Jaintermentbaseballadams

Baseball game, Manzanar Relocation Center, California by Ansel Adams.
Photo courtesy of the Library of Congress.

Comments

Thanks for this excellent post, which I found through Joy of Sox.

Many of these Americans were business owners. Their businesses and assets were confiscated - and never returned. They lost everything.

For the record, a similar round-up and imprisonment took place in Canada.

To our eternal shame, many of these American and Canadian sons served in the military during WWII.

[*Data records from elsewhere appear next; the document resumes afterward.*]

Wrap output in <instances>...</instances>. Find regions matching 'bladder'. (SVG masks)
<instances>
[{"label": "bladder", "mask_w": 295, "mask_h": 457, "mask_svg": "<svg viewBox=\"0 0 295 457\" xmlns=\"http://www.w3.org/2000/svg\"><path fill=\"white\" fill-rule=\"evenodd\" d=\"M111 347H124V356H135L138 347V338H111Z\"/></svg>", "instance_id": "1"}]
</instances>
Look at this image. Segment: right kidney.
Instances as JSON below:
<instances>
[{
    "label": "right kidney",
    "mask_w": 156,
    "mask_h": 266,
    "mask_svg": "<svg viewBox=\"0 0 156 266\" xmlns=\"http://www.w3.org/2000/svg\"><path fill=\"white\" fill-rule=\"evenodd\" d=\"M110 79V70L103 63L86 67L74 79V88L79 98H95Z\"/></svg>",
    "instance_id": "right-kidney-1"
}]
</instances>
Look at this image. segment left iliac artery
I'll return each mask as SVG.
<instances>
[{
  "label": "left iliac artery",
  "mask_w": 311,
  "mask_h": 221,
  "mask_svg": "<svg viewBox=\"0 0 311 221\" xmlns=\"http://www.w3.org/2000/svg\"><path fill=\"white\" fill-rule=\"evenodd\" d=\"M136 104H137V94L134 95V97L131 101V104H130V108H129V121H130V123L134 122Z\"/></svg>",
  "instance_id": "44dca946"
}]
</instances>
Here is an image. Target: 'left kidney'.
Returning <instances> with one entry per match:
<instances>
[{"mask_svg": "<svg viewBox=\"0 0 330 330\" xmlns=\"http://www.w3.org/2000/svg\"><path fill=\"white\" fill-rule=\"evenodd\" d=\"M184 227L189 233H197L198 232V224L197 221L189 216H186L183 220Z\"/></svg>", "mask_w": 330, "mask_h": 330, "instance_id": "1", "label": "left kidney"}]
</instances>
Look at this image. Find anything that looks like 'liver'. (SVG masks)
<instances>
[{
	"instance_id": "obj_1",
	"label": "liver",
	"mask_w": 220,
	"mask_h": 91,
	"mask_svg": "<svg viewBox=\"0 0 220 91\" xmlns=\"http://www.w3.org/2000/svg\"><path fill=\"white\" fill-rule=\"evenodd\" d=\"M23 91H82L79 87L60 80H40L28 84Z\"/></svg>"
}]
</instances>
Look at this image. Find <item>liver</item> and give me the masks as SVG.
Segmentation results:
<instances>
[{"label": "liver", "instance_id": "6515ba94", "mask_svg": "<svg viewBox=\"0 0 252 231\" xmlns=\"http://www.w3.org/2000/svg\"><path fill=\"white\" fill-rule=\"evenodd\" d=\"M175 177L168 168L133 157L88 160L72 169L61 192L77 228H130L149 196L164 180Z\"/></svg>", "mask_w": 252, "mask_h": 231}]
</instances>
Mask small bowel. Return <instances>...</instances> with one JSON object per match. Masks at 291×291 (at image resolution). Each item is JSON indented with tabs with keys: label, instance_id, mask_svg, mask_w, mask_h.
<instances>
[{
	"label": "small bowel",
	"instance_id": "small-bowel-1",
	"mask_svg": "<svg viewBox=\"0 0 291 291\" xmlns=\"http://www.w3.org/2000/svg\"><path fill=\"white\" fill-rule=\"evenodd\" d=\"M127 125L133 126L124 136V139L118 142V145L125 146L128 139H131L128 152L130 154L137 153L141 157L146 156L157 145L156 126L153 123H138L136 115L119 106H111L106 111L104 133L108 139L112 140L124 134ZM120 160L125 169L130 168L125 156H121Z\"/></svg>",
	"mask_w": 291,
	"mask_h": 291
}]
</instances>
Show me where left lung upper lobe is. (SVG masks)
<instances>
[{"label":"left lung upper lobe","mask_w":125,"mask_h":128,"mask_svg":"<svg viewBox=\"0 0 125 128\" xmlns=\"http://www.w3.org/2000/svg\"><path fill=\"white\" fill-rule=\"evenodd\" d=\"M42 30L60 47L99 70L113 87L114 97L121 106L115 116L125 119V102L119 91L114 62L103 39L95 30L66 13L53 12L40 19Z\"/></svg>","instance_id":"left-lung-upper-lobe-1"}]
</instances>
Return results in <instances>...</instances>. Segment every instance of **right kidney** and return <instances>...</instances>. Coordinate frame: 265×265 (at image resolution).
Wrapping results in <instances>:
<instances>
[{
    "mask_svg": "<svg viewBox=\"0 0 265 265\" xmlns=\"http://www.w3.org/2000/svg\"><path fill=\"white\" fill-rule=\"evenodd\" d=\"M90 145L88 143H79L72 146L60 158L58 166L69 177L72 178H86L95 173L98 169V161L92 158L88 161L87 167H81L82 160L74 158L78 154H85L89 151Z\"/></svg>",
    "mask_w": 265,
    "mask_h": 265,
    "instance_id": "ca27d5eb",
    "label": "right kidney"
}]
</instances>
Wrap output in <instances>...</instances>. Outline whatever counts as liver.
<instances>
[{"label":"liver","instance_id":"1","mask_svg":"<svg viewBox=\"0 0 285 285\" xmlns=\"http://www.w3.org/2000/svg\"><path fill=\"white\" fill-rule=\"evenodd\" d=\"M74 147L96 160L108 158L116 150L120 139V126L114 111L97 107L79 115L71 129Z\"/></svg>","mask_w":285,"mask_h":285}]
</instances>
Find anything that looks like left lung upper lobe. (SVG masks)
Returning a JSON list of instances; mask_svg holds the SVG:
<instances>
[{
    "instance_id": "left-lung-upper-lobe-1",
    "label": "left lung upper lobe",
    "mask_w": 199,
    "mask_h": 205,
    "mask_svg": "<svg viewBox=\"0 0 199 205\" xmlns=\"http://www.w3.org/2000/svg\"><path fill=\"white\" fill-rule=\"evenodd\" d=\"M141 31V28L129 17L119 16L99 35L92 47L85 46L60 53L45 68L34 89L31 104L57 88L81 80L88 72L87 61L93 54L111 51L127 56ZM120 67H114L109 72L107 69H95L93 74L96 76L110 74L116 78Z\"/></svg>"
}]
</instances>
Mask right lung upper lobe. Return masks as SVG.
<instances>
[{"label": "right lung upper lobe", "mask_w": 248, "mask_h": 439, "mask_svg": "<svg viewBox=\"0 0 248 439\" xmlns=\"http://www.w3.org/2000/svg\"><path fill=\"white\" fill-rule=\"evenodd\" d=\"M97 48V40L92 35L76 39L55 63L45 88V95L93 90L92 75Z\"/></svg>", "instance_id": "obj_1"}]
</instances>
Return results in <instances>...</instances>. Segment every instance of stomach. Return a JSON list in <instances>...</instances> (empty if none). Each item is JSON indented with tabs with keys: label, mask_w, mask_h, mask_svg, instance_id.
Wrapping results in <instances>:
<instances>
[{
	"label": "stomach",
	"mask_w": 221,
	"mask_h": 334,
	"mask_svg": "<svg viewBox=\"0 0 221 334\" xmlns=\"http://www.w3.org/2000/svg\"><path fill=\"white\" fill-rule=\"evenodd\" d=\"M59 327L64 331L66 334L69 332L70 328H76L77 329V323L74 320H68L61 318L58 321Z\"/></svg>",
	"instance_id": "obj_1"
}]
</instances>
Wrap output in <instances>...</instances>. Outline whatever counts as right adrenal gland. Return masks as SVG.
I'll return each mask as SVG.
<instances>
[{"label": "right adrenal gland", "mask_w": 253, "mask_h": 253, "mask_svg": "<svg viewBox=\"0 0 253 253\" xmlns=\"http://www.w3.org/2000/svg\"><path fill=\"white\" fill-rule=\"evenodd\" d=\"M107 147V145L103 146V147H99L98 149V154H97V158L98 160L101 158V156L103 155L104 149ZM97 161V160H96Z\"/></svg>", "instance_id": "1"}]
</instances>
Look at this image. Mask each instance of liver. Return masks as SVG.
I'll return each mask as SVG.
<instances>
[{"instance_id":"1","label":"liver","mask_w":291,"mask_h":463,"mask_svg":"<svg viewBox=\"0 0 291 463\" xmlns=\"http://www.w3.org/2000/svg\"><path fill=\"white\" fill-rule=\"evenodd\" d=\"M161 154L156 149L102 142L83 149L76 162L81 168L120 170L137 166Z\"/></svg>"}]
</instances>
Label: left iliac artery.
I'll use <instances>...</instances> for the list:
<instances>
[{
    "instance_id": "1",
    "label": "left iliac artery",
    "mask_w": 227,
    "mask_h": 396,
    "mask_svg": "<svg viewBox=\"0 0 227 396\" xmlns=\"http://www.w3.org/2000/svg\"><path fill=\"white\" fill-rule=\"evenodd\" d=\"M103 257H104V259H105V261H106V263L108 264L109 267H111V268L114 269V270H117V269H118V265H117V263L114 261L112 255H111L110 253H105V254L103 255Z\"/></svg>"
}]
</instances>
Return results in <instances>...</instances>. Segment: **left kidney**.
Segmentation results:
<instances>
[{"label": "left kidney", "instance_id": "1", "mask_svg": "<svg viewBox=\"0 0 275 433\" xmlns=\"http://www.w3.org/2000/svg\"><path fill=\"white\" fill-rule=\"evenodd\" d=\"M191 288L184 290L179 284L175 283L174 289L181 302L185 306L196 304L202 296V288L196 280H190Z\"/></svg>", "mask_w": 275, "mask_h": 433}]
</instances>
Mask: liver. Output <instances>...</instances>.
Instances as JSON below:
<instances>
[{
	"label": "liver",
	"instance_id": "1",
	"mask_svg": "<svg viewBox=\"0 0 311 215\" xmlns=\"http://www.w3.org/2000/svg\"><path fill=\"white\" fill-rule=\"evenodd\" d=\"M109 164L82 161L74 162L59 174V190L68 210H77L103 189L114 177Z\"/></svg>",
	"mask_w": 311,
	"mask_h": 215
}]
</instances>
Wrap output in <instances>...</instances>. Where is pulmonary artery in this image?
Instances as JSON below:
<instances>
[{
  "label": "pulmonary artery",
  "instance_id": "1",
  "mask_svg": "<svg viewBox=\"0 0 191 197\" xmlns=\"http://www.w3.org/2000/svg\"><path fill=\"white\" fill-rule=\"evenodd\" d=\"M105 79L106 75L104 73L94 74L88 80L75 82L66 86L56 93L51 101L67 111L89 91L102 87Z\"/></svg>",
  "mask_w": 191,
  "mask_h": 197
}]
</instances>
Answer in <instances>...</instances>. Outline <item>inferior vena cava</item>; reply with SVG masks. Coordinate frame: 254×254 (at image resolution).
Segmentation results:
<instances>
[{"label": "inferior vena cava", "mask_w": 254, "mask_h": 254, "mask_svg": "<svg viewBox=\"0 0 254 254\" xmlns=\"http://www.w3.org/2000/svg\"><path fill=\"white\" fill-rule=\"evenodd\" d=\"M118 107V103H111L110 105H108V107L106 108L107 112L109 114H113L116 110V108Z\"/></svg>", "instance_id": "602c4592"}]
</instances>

L-girl, as a Canadian you will be happy to know that noted author Joy Kogawa's family home has been saved from destruction. Kogawa is the author of Obasan, one of the most heart-wrenching and authentic novels about the Japanese-Canadian internment.

My family was fortunate to have been in Hawai'i during WWII. Japanese immigrants and Japanese-Americans made up so much of the population in the territory that the economy would have failed had they been interned.

Many of the highly decorated 442nd Regimental Combat Team were from Hawai'i. After they returned from the war, they became active in politics and ousted the primarily white and rich Republican party from power.

Whenever I meet a vet I am always humbled and appreciative. That they would have fought for a country that denied them their civil rights is remarkable. I do not know if I would have had the same idealism.

I am eternally thankful to them that my choices are not as difficult as theirs were.

I'm not Canadian yet, but I'm working on it.

I did read about Joy Kogawa's house. Many people have recommending Obasan to me, as *the* book about the Japanese-Canadian experience during WWII. I'll definitely read it one day.

Thanks for sharing some of your own experience.